This call has come from the British High Commissioner to Guyana, Andrew Ayre as he addressed a news conference at Cara Lodge, on Quamina Street in Georgetown.
Ayre observed that “Guyana is moving into a category of concern for the Commonwealth. That is quite clear from discussions that take place in London,” pointing out that the Commonwealth may impose sanctions on Guyana for its failure to hold long-delayed local government elections and lift the now two-month old suspension of Parliament.
The British High Commissioner noted that the United Kingdom could cut back bilateral aid, and suggested that Guyana could face sanctions including suspension from the international body because of violations of the Commonwealth Charter and Guyana’s Constitution.
Asked about the likelihood of sanctions, the United Kingdom (UK) envoy said “there is a clear danger of that and the suspension of Parliament on the 10th of November and the fact that it has not been resumed since then is a clear breach of the Commonwealth Charter and breach of Guyana’s Constitution.”
Local government elections have not been held since 1994, though Guyana's constitution says those polls should be held every three years.
Apart from suspension from the Commonwealth, Ayre said that “Guyana could be subjected to a critical review because it breaches the Commonwealth Charter.” He said that it was up to Guyana to decide what value it puts on its Commonwealth membership.
Guyana’s President Donald Ramotar prorogued the Parliament on November 10 hours before the majority-controlled National Assembly was due to debate and approve a no-confidence motion against his government.
Repeated efforts by his government to hold talks with the opposition have failed because A Partnership for National Unity (APNU) and the Alliance For Change (AFC) have ruled out any dialogue unless the suspension of Parliament is lifted. Against the background of no political talks, the UK government questioned the motive for the continued prorogation.
“Given that the stated reason for the prorogation was to have constructive talks with the majority opposition, and given that those talks are not going to happen, the United Kingdom is increasingly concerned as to what the basis for the suspension of Parliament is and how long it will last for,” said Ayre.
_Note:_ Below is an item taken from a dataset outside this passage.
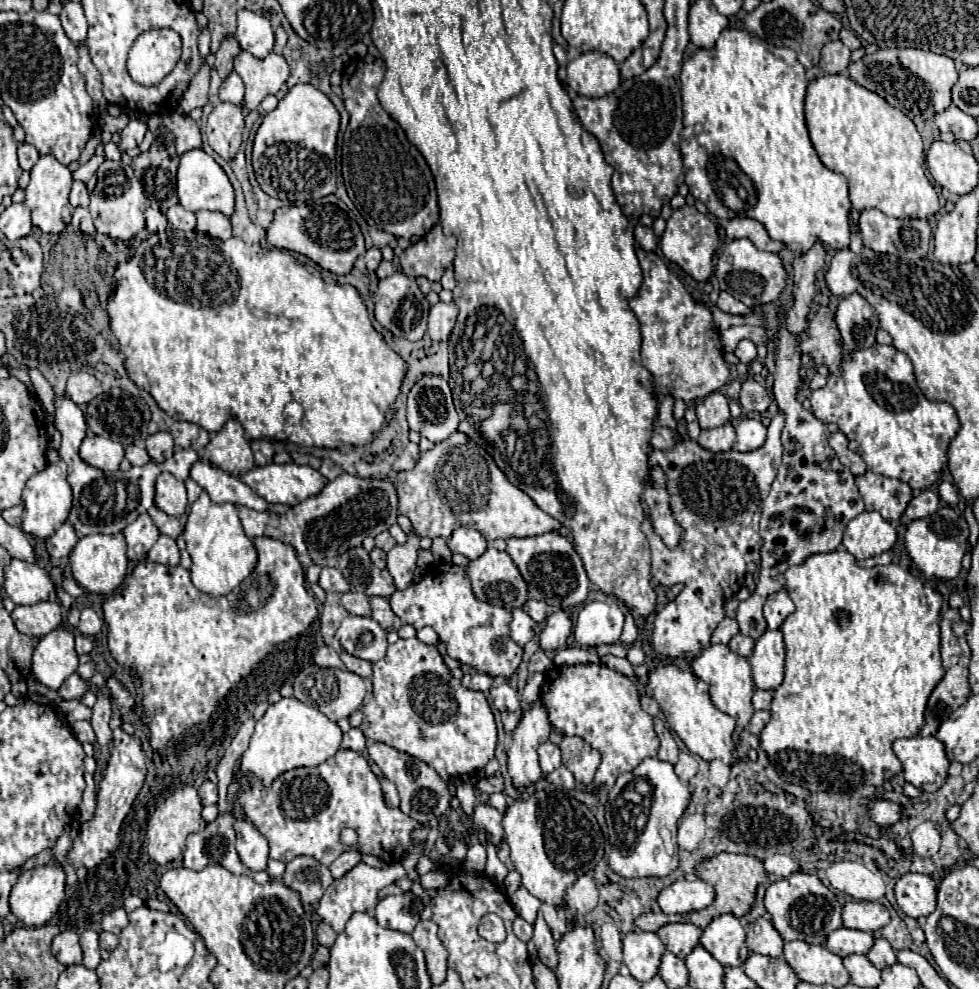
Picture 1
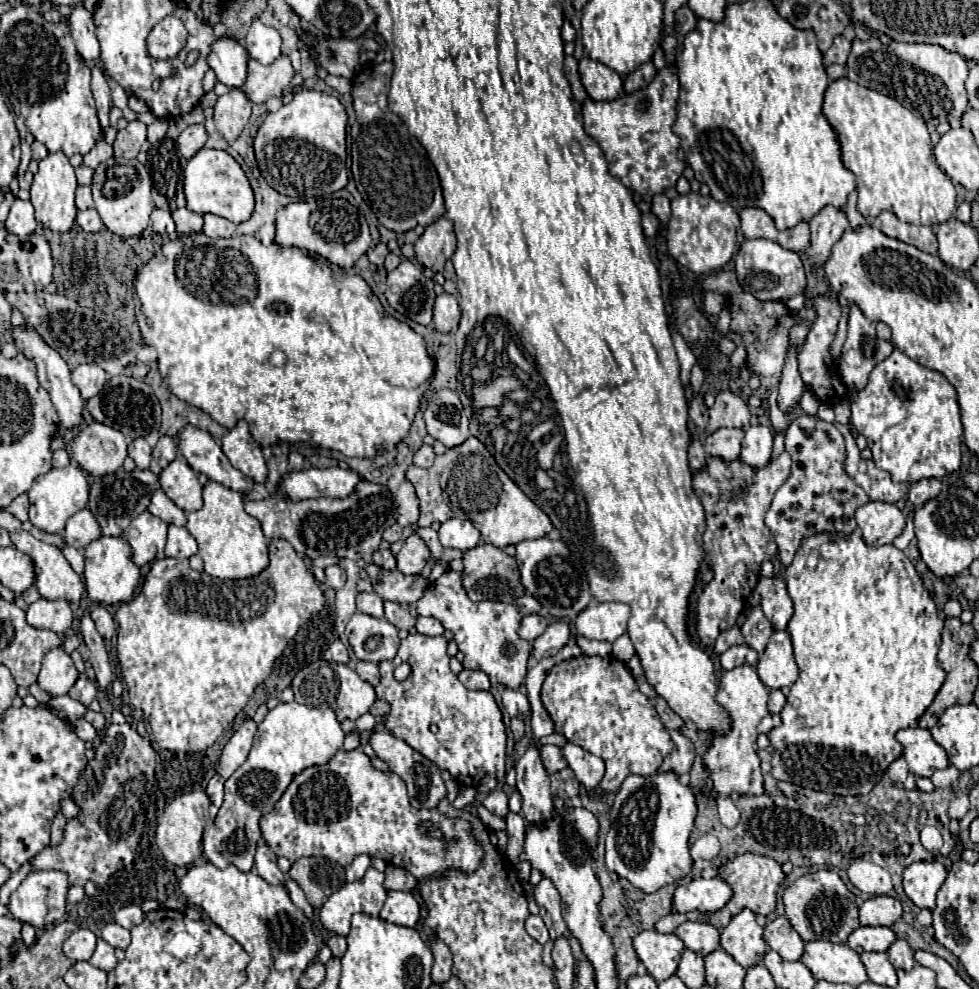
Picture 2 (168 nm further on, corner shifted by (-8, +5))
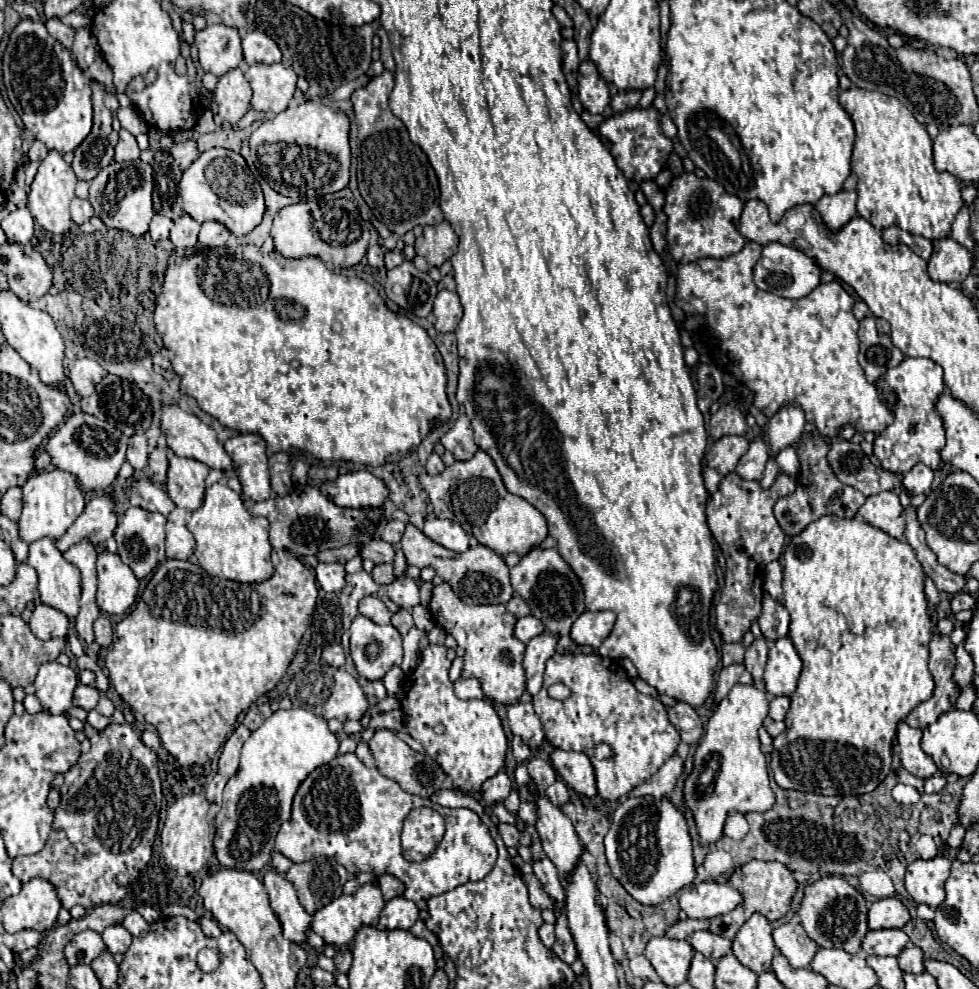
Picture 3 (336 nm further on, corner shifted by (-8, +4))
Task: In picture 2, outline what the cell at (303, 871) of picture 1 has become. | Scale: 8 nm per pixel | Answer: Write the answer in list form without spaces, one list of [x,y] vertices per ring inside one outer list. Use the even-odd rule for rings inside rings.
[[[302,857],[294,861],[288,877],[302,887],[308,903],[314,909],[320,909],[324,901],[346,883],[344,867],[324,857]]]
The British High Commissioner highlighted that the on-going prorogation of the Parliament was negatively impacting on accountability and would take a toll on current and future investments by British companies mainly in the extractive sector. He said the UK government would be hard pressed to convince British taxpayers that their monies are being well spent.
“Without a Parliament, there is no parliamentary oversight of government assistance or anything else. Clearly, the appetite to send money to a country that has no parliamentary oversight is much reduced,” he said.
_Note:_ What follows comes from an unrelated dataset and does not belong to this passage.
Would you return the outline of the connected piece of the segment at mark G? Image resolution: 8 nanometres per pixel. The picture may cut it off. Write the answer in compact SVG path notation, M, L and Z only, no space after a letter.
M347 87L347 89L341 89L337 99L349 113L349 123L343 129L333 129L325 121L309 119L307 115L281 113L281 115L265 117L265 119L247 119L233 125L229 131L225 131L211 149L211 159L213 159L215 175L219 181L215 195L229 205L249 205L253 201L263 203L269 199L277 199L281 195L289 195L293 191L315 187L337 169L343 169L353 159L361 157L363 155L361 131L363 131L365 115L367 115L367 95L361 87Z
Ayre hoped that President Ramotar would deliver on his promise late last year that general and regional elections would be held early this year because of the need to pass amendments to the Anti Money Laundering and Countering of Financing Terrorism (AML-CFT) Act and a national budget.
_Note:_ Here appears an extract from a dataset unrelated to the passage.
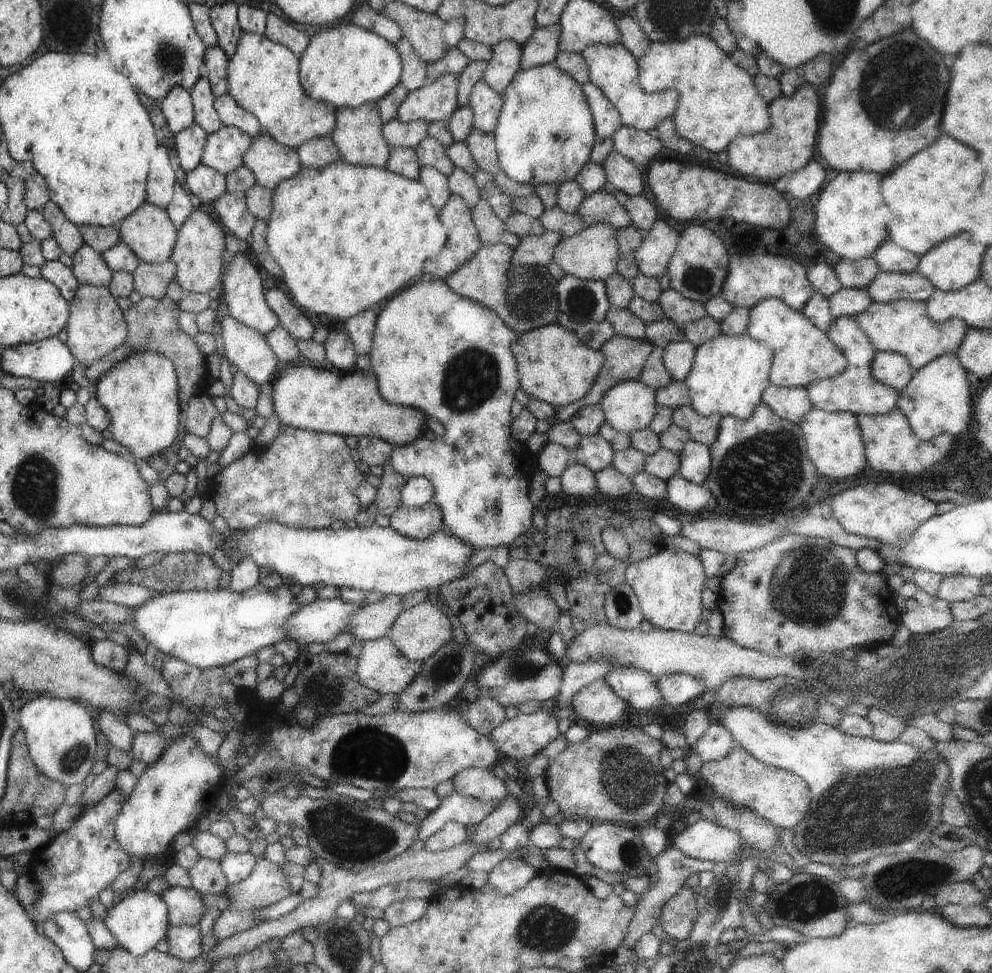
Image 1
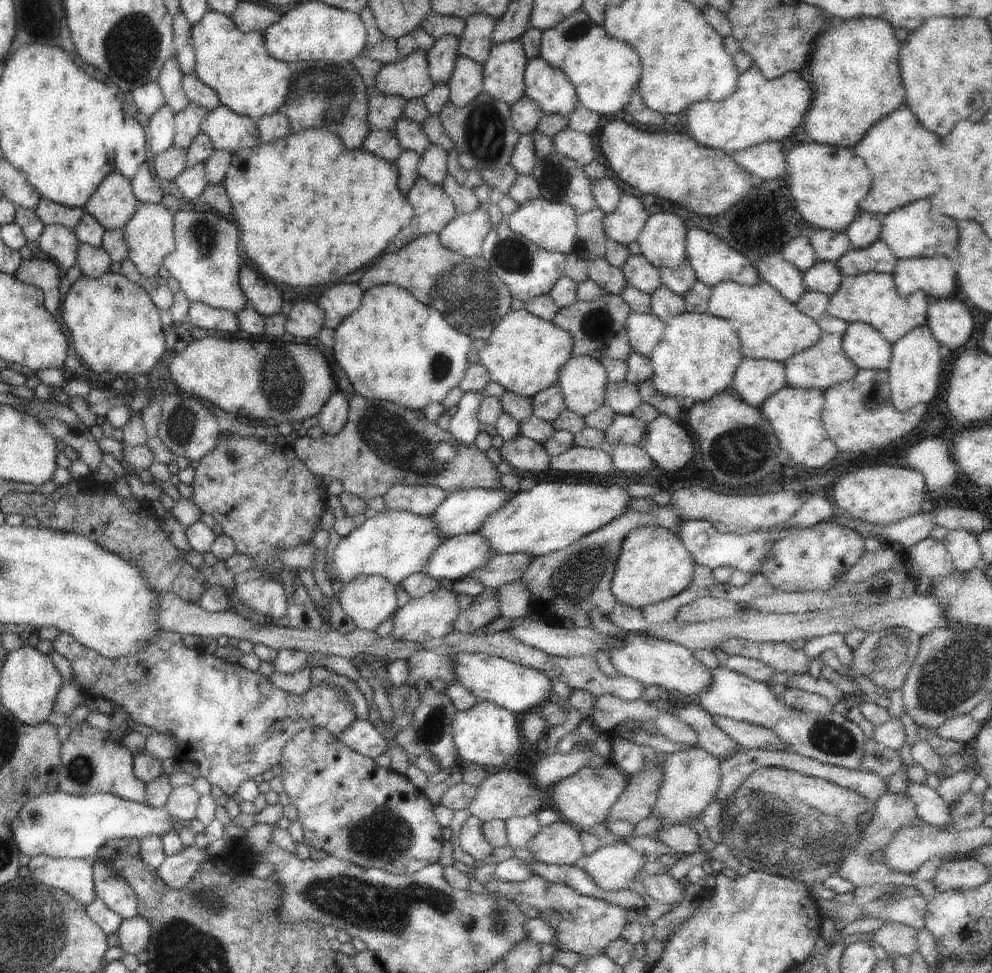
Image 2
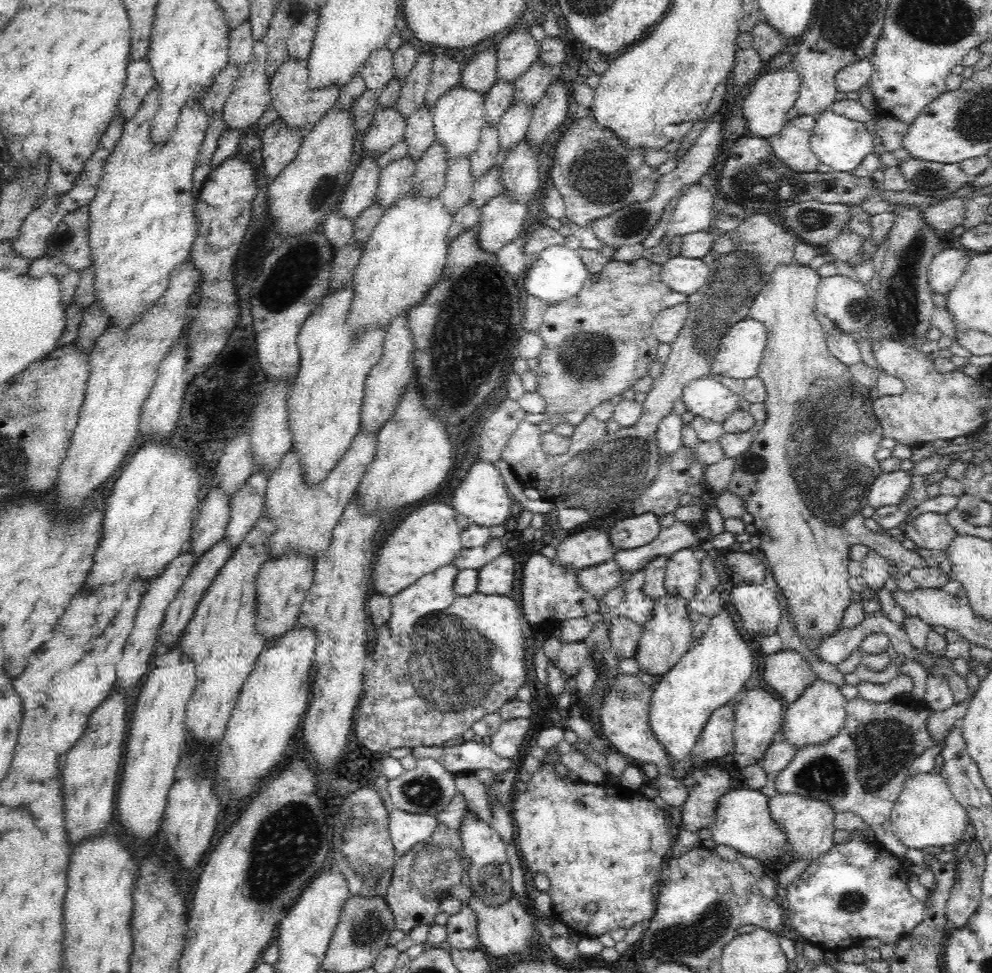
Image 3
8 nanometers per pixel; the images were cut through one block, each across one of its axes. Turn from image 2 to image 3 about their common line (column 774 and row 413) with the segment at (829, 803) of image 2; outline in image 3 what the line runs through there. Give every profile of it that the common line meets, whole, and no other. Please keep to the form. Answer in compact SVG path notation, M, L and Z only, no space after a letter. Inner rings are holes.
M797 262L779 266L749 308L749 317L764 323L767 332L764 357L758 366L758 376L766 385L767 417L748 450L735 459L727 489L744 501L746 512L753 516L756 534L761 539L758 547L764 551L764 559L772 573L771 581L786 595L794 627L802 632L800 636L816 642L827 640L841 628L844 611L854 601L854 594L846 582L850 578L848 553L852 546L869 546L896 565L928 566L924 558L906 549L895 537L872 532L864 525L865 517L860 512L878 475L876 451L882 430L874 416L871 400L867 398L868 390L853 380L847 374L848 367L829 352L827 334L814 313L820 280L817 270L810 266Z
“It means that no budget can be passed, so local investment will eventually grind to a halt. And external investor confidence takes a further knock as insecurity around Guyana’s future prospects decreases the appetite of investors to take the risk of investing whilst pushing up the costs of so doing,” he said.
Brushing aside arguments that the Guyana situation was primarily a domestic matter, the UK High Commissioner pointed out that his country had invested significant sums of money to promote a more developed Guyana.
This he said was effected by way of bilateral local and regional development assistance through the European Union development programmes.